== To do ==
In the entries that follow, which lines hold the string "blood"? List them.

[Items from a data source]
*****
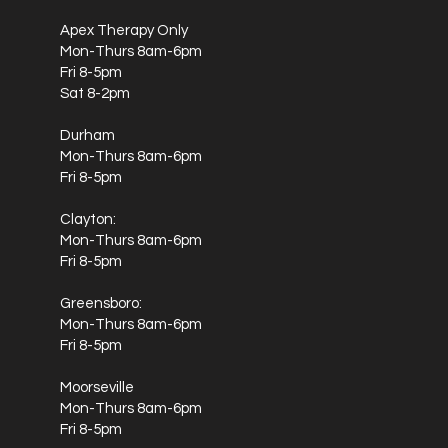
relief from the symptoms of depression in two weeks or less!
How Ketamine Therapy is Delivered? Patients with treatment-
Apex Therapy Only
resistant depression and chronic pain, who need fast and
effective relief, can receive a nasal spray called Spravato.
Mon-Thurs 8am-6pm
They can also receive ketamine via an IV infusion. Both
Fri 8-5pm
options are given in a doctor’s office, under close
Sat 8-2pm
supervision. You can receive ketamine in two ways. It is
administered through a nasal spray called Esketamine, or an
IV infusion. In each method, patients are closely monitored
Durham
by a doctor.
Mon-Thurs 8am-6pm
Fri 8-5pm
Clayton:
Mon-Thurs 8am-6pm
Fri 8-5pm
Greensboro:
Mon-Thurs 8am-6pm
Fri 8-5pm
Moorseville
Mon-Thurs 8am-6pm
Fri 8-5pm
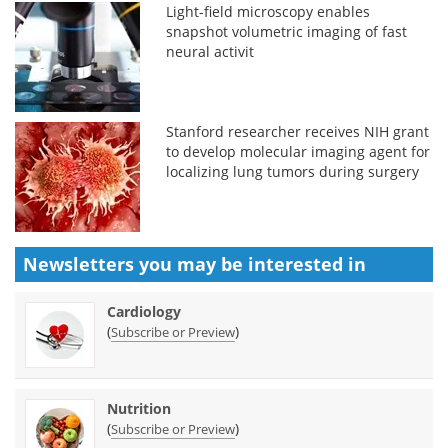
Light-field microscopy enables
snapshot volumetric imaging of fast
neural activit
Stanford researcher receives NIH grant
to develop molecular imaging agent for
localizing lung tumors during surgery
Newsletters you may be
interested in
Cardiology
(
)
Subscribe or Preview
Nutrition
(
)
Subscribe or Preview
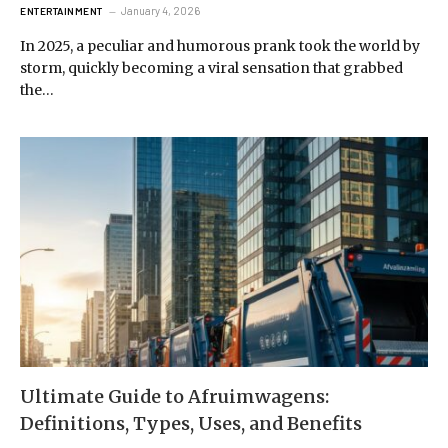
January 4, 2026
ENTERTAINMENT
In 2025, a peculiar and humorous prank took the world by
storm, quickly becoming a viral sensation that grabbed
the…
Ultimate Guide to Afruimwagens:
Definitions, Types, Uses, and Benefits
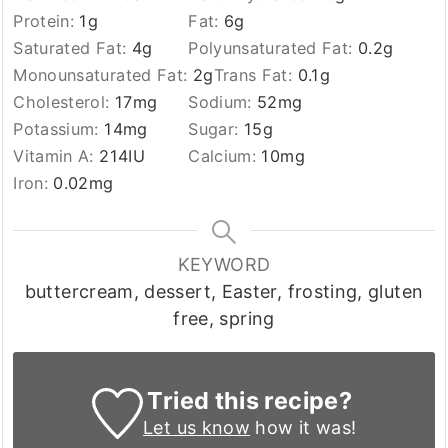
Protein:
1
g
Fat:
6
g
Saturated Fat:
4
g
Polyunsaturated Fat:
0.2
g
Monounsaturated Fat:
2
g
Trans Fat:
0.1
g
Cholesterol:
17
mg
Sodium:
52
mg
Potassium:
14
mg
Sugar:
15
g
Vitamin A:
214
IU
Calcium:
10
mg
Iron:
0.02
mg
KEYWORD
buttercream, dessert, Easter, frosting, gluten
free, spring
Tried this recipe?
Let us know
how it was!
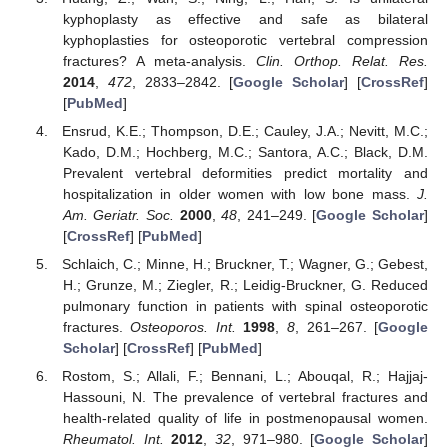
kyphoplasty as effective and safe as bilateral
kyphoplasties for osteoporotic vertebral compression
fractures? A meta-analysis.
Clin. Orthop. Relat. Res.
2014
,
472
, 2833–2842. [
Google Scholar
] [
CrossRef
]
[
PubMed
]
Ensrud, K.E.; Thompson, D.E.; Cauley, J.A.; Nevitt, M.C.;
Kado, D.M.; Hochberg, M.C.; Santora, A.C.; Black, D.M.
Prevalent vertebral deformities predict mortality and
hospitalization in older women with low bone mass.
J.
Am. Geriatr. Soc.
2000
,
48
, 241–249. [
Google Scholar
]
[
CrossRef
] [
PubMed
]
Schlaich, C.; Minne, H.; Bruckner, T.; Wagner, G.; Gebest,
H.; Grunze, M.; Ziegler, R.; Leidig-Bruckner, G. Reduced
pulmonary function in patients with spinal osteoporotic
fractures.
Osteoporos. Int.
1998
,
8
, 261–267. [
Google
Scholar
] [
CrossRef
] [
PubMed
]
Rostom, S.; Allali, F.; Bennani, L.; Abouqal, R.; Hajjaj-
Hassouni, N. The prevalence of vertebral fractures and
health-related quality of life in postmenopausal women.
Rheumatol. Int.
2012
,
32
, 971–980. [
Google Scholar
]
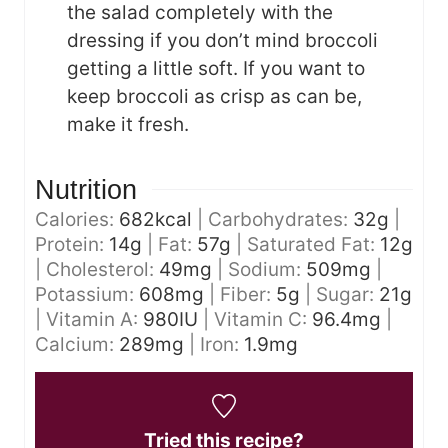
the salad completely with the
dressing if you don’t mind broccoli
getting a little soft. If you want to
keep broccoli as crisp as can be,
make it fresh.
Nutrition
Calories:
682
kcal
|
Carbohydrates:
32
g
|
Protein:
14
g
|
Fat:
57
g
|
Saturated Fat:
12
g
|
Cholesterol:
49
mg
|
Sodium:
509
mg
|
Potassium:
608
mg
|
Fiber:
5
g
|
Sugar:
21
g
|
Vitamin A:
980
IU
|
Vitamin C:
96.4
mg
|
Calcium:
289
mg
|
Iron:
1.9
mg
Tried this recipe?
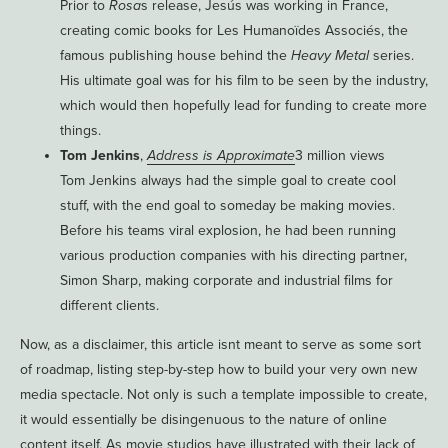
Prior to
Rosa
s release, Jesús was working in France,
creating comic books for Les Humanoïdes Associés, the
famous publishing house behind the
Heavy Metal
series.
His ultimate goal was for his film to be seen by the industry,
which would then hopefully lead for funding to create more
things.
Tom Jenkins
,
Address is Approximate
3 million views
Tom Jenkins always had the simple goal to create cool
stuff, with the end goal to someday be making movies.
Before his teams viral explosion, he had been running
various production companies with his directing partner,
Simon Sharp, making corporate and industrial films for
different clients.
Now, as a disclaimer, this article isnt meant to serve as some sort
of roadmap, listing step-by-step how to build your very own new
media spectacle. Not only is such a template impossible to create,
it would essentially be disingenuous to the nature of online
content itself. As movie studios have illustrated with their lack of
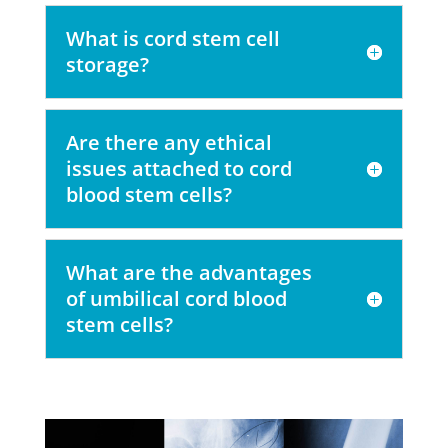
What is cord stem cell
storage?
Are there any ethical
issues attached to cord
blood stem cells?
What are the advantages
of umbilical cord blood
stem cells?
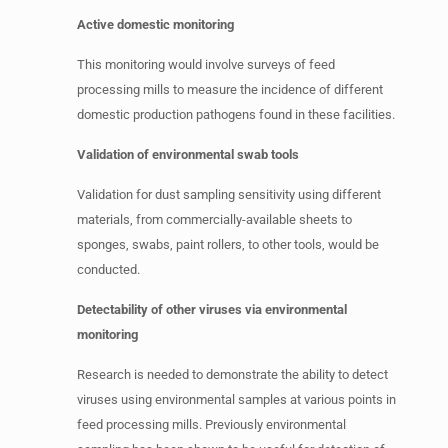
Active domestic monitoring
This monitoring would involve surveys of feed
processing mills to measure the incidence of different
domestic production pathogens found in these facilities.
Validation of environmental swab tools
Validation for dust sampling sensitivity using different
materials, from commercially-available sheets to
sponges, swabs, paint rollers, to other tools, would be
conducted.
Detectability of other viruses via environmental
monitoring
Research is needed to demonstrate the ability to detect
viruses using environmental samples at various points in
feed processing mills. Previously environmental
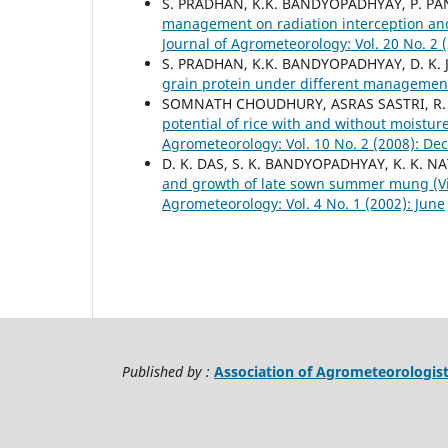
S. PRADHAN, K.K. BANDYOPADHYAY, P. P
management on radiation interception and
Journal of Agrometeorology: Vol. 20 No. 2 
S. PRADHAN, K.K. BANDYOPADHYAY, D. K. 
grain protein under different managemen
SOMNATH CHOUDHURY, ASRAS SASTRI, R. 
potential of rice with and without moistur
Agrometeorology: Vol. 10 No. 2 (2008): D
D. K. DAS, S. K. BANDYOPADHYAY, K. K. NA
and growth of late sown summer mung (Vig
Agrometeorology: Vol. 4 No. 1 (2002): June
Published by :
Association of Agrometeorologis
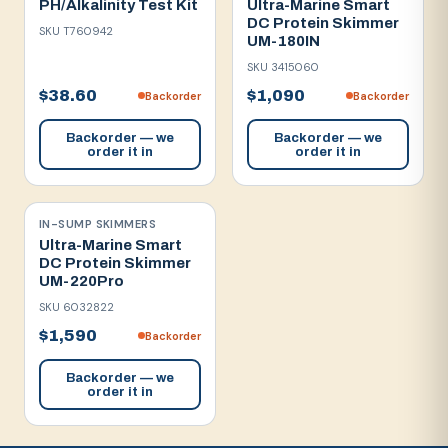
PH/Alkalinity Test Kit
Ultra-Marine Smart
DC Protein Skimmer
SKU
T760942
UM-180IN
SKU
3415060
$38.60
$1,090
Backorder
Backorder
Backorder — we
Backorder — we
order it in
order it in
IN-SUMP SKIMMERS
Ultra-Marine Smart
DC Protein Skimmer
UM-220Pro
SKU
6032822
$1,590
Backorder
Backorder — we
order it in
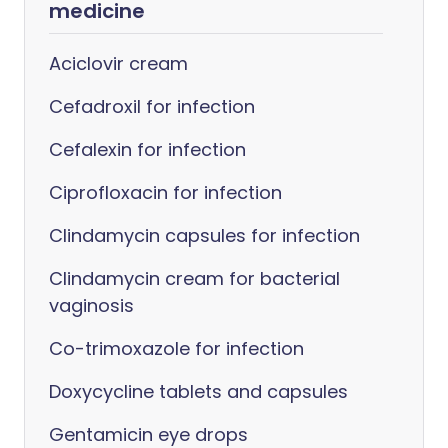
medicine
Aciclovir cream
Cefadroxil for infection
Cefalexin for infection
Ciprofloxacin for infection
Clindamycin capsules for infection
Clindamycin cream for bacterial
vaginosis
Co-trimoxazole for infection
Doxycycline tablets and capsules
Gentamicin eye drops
*****
== Finished exercise ==
blood stem cells?
of umbilical cord blood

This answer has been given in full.